Call me one of those disaffected, real-world muggles, but I’ve never been a devoted fan of the Harry Potter series. Don’t get me wrong—I think it’s great for fantasy, but I’m just not a fantasy person. That said, I adore fans of Harry Potter. Some of my best friends are obsessed—and I admire and envy their faithfulness to the series. So whenever I read something about Harry Potter, I simply imagine that I’m connecting with those friends of mine.
But you don’t need to have any relationship with the world of HP to deeply appreciate the moving sentiments of Evanna Lynch, the ethereal Irish actress who plays Luna Lovegood in the Harry Potter movies. Her ideas about veganism—and the role of love in the world—could cast a melting spell on even the hardest of hearts.
The actress told Vegan Food and Living that the desire to be vegan stems from a compassionate inner voice: “I’ve always abhorred violence and am highly sensitized to it. I do not think it benefits society or indeed any individual to become tolerant of violence,” she explains. “And I have this small but sure voice deep inside me that says ‘NO’ every time I witness violence and I don’t ever want to stifle that voice with apathy. Supporting animal abuse in any way quiets that voice. To hurt animals is to disconnect me from that most caring, compassionate voice.”
Compassion is an important theme in Lynch’s philosophy: “I think the root of this whole lifestyle is Compassion. It’s a daily reminder that we are all one. I believe veganism is what will heal this planet.” Her compassion doesn’t apply only to animals, however. Rather, Lynch believes compassion is what’s missing from the world of human relationships, and her remarks, while applicable to any era in human history, are especially needed today.
“The lack of compassion and respect for anyone who is a few degrees too different from us, anything that is foreign or weird or a little bit unfathomable to the human psyche is what separates us all and what causes suffering.” Amen.

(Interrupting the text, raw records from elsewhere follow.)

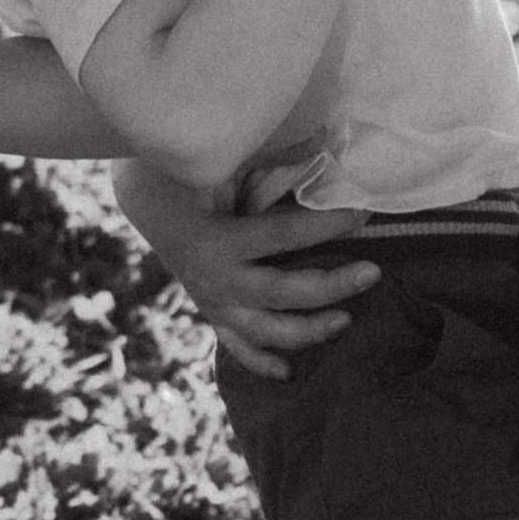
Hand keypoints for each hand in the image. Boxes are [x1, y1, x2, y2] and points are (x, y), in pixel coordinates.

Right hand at [109, 160, 378, 382]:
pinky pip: (235, 346)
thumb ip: (272, 163)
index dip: (327, 224)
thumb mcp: (225, 165)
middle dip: (331, 285)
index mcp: (219, 240)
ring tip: (346, 319)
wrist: (146, 199)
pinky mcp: (211, 312)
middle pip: (283, 293)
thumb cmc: (190, 175)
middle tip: (372, 272)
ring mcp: (213, 302)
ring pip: (266, 332)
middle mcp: (217, 279)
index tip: (363, 211)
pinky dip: (260, 362)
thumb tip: (328, 147)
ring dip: (307, 331)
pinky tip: (287, 372)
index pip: (284, 235)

If you’ve been a vegan for a while, especially if your veganism is driven by ethics and animal welfare, you’ve probably heard that it’s futile to try to save animals when humans can’t even save themselves from each other. But as Lynch points out—veganism is just one manifestation of compassion. Can you imagine if we all cared so deeply about animals that we refused to hurt them? It would be hard to argue that some of that caring wouldn’t translate to our fellow man. “Mankind already has such a hard time respecting fellow humans of different races, cultures, beliefs…” Lynch says, “Imagine what society will be like when we all open our circle of compassion to include beings with whiskers and fur and tails!!”
Of course, getting people to see the light about animal welfare is no simple feat. But you better believe Lynch has a plan for that!
When talking about sharing veganism with her loved one’s she posits a theory that I just love: “I’ve really had to be a living example to them of how one can be healthy, happy and (relatively) normal as a vegan. Victoria Moran has a phrase she uses called ‘Attractivism’ (aka. attract people to the cause by being so stinking lovely and vibrant) which I simply love and is something I practice.” (Yes, attractivism!!) “And this way of being the best vegan I possibly can, learning every day, always reading and watching has helped show my family that it’s not an offbeat trend for radical hippies.”
Indeed, veganism can be for everyone—and that’s no fantasy.
How do you attract people to veganism?